In 2000, the McGregors began to think about expanding their little family again and attended another adoption event where they met Robert, who had an anxiety disorder and had also suffered through over 10 foster placements and a failed adoption. They fell in love and Robert joined their family. Five years later, Robert was diagnosed with schizophrenia and has been hospitalized several times.
Through all the difficulty, the most important things that CJ and Richard could tell their sons were: “This is your forever home. There is nothing you can do to change that. Sometimes we might get mad at your behavior, but we will always love you.”

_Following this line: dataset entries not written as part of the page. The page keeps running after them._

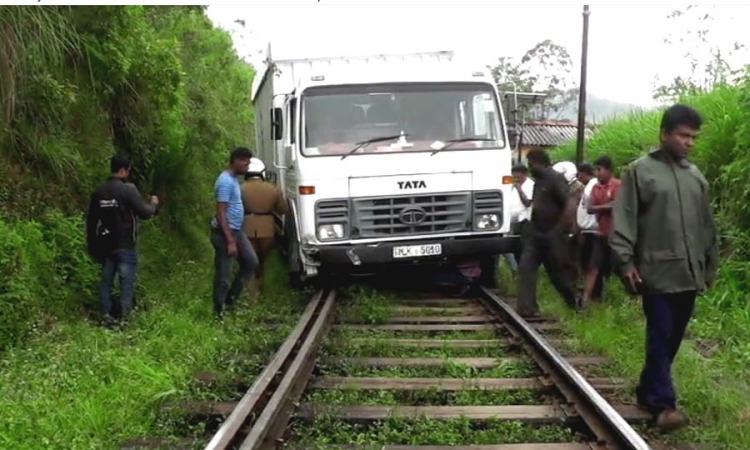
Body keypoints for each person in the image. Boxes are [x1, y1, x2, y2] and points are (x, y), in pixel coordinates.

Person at [610, 104, 718, 432]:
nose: (690, 143)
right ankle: (665, 404)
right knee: (660, 335)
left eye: (694, 137)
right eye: (684, 135)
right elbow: (624, 220)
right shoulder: (640, 172)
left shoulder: (695, 177)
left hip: (688, 273)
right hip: (654, 273)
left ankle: (647, 391)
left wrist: (709, 266)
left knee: (671, 338)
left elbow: (707, 227)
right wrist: (625, 261)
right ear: (665, 134)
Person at [86, 154, 159, 327]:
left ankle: (106, 315)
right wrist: (154, 204)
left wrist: (92, 245)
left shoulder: (99, 191)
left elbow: (91, 222)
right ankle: (125, 319)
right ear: (123, 171)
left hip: (106, 246)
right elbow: (145, 212)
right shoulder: (128, 190)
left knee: (107, 282)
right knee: (127, 283)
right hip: (126, 245)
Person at [517, 149, 581, 317]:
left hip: (553, 233)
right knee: (526, 267)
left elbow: (569, 203)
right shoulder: (538, 181)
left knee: (559, 273)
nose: (529, 168)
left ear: (540, 162)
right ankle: (527, 308)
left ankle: (576, 304)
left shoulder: (555, 178)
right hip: (536, 233)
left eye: (531, 164)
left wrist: (560, 229)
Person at [211, 147, 258, 319]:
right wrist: (230, 240)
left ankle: (231, 300)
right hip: (224, 233)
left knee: (251, 262)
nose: (247, 165)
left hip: (236, 232)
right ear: (236, 161)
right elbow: (221, 212)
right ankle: (219, 311)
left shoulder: (233, 180)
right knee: (224, 273)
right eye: (245, 161)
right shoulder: (225, 181)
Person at [241, 157, 288, 297]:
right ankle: (264, 289)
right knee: (264, 261)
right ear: (262, 173)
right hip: (267, 229)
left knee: (249, 261)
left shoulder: (240, 189)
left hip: (246, 228)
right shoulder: (273, 189)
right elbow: (283, 209)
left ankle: (252, 293)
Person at [583, 156, 621, 305]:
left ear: (609, 170)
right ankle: (586, 301)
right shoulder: (596, 187)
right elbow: (589, 208)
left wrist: (601, 207)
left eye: (600, 169)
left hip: (616, 234)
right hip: (601, 233)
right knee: (593, 266)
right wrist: (607, 207)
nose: (598, 173)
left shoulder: (618, 185)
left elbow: (617, 205)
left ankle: (623, 299)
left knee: (617, 268)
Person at [576, 162, 604, 301]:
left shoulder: (592, 185)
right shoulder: (589, 186)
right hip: (587, 230)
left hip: (592, 230)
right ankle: (593, 295)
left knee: (591, 265)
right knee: (589, 264)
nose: (579, 178)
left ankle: (593, 295)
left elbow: (590, 207)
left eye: (580, 174)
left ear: (585, 173)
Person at [505, 164, 534, 273]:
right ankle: (516, 270)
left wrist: (519, 189)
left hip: (524, 221)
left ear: (524, 174)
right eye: (514, 176)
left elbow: (527, 203)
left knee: (521, 247)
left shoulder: (530, 185)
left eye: (518, 177)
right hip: (512, 220)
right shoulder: (512, 183)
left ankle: (520, 270)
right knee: (510, 246)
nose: (516, 179)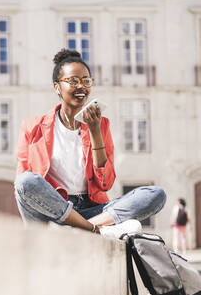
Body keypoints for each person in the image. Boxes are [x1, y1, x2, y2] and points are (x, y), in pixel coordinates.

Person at [14, 49, 167, 238]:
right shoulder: (32, 127)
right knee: (25, 181)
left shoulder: (101, 125)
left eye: (86, 81)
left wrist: (95, 132)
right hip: (50, 212)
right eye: (73, 81)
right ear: (57, 87)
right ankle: (89, 229)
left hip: (91, 210)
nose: (81, 86)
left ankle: (76, 229)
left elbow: (106, 183)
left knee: (155, 195)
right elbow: (24, 187)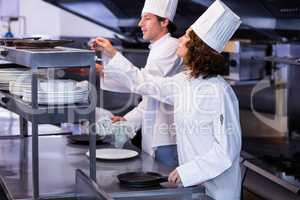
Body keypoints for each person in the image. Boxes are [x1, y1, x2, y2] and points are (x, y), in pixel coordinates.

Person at [93, 0, 242, 199]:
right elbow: (144, 83)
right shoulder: (184, 81)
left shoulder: (219, 92)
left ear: (198, 47)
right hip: (194, 184)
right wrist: (112, 57)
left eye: (187, 36)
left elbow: (226, 151)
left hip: (218, 189)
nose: (180, 39)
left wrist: (187, 171)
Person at [93, 0, 182, 167]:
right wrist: (126, 121)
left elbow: (144, 83)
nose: (140, 24)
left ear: (164, 22)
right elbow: (150, 96)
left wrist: (112, 55)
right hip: (156, 138)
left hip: (166, 138)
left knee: (168, 187)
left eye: (147, 18)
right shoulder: (157, 48)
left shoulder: (171, 46)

Tony and Robert are now 23 and 20 and living on their own. It was the stability of a permanent home and the support of loving parents that allowed them to thrive: they are managing their disabilities, they have jobs and friends and communities of support and love. Without CJ and Richard, Tony and Robert’s lives would have been very different.
Growing up with two dads was normal for Tony and Robert. For a while, Tony thought everyone had two dads and the boys loved to tell everyone in the checkout line at the grocery store that CJ and Richard were gay. Not being out was never an option for their family. But there were some challenges along the way: one of Tony’s aids in 6th grade monitored his lunches and the coat that he wore to school because she was worried that he didn’t have a mother and projects at school were always focused around having a mother and a father: Tony and Robert celebrated their grandmother for Mother’s Day.
CJ and Richard fortunately live in a state where they were both able to legally adopt their sons and they are both able to be listed as parents on the boys’ birth certificates (although CJ is listed as their “mother”). In the majority of states in the U.S. , CJ and Richard would have been unable to complete a joint adoption, which would mean that Tony and Robert would have had only one legal parent.
This Foster Care Month, we celebrate CJ, Richard, Tony, and Robert and the richness and strength of their shared lives. Of the more than 400,000 children currently in the foster care system across the U.S., 107,000 of them are available for adoption. Approximately 27,000 of these youth age out of the system each year without ever finding permanent homes to call their own. The Every Child Deserves a Family Act (HR 1681/S 1770) is a federal bill that would prohibit discrimination based on sexual orientation, gender identity and marital status in foster care and adoptive placements, thereby opening hundreds of thousands of additional loving, stable and secure homes to waiting children. ECDF would ensure that all foster children have the same opportunity to find their forever home – just like Tony and Robert did.